The insomnia guide says: “The regulation of sleep is processed by the circadian rhythm, the sleep/wake cycle. Circadian rhythm is the 24-hour internal clock in the brain that regulates cycles of alertness and sleepiness by responding to light changes in the environment. When properly aligned, a circadian rhythm can promote consistent and restorative sleep but when this circadian rhythm is thrown off, it can create significant sleeping problems, including insomnia.” As circadian problems often contribute to insomnia and daytime sleepiness understanding zeitgebers is a way to cue the body correctly and sync with nature to harness sleep and energy efficiently. When a person experiences significant changes in zeitgebers, such as during jetlag, these disruptions can lead to decreased cognitive performance, negative mood, and in some cases episodes of mental illness. Zeitgeber signals such as daylight, body temperature, meals and exercise schedules can be optimised to stabilise the internal clock.

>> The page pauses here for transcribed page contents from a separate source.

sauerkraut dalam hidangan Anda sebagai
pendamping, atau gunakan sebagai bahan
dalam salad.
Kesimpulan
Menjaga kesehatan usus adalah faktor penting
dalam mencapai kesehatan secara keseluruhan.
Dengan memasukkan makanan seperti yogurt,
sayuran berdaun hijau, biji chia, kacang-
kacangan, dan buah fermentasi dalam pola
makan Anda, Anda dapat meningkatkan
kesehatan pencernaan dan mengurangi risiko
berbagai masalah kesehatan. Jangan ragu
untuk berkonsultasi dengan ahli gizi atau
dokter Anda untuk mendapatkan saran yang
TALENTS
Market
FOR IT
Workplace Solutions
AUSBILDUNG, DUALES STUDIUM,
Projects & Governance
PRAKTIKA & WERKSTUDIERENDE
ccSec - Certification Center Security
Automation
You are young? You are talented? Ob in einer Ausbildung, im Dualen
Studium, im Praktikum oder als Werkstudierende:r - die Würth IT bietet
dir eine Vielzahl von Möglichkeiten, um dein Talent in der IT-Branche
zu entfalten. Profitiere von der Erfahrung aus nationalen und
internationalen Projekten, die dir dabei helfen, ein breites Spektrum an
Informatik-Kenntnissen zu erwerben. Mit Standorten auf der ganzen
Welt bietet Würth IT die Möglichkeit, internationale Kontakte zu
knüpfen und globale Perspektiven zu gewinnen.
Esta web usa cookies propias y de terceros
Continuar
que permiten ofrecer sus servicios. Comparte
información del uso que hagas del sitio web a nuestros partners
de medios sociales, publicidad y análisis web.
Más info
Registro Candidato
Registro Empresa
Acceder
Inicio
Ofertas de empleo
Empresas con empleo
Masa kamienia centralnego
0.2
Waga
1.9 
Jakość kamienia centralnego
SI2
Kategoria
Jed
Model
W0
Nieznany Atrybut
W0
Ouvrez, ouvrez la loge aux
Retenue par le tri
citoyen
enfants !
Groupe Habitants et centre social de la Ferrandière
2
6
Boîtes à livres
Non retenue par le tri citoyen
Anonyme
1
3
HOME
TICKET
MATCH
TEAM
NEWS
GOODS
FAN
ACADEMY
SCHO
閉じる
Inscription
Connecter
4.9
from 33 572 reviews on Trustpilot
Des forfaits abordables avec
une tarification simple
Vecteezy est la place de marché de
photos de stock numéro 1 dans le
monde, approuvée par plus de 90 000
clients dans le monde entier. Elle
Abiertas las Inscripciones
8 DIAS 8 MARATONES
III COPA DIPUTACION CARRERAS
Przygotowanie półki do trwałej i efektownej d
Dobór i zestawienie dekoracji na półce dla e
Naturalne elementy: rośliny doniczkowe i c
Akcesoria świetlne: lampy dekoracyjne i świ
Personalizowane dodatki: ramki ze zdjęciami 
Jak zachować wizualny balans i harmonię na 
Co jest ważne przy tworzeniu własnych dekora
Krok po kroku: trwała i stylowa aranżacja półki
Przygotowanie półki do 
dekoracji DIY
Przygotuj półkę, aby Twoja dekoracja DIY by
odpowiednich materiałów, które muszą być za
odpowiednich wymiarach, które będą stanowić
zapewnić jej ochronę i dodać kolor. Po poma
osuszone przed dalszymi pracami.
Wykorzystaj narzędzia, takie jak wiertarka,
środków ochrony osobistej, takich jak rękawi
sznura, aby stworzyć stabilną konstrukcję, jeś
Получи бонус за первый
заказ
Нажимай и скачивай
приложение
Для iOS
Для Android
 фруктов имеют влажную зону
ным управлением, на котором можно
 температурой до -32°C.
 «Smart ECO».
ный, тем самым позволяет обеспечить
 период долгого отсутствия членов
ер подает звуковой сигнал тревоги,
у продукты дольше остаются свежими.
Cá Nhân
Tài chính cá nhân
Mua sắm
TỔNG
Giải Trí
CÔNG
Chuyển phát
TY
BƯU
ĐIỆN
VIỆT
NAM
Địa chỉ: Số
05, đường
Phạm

Before electric lights were introduced about a century ago, people were exposed to minimal light at night. Exposure to unnatural light late into the night (especially from screens), and a lack of access to natural sunlight when working in an office, could contribute to difficulty sleeping. There is evidence that a drop in temperature helps to transition the body to sleep, such as by turning on a fan. Having a hot shower before bedtime can begin to balance the temperature causing a drop, and by sleeping with socks on the body will try to regulate by cooling the rest of the body. Eating at night can also affect how well a person sleeps. It is helpful to eat on some kind of schedule to give the body regular and reliable cues about when to expect energy, so it can use it most efficiently. Like the meal schedule, when a person exercises can also affect their sleep cycle. It is not so much about when they exercise, but more if the timing is consistent. The profound mismatch between the “enforced” sleep duration on school/work days and the variable sleep duration on days off demonstrates the strong effect of social times on daily sleep behaviour. The biggest take away is to be consistent in daily routines, be active and eat and drink during the daylight hours and when it’s dark outside go to sleep and don’t eat.
References
Pacheco D. Can You Change Your Circadian Rhythm? Sleep Foundation One Care Media c2023. (updated 18 Jan 2023; accessed 27 Jan 2023). Available from https://www.sleepfoundation.org/circadian-rhythm/can-you-change-your-circadian-rhythm
HEC The Naturopath’s Guide to Insomnia
Hussey KD. Rhythmic history: Towards a new research agenda for the history of health and medicine. Endeavour. 2022 Dec;46(4):100846. doi: 10.1016/j.endeavour.2022.100846. Epub 2022 Dec 13. PMID: 36521301.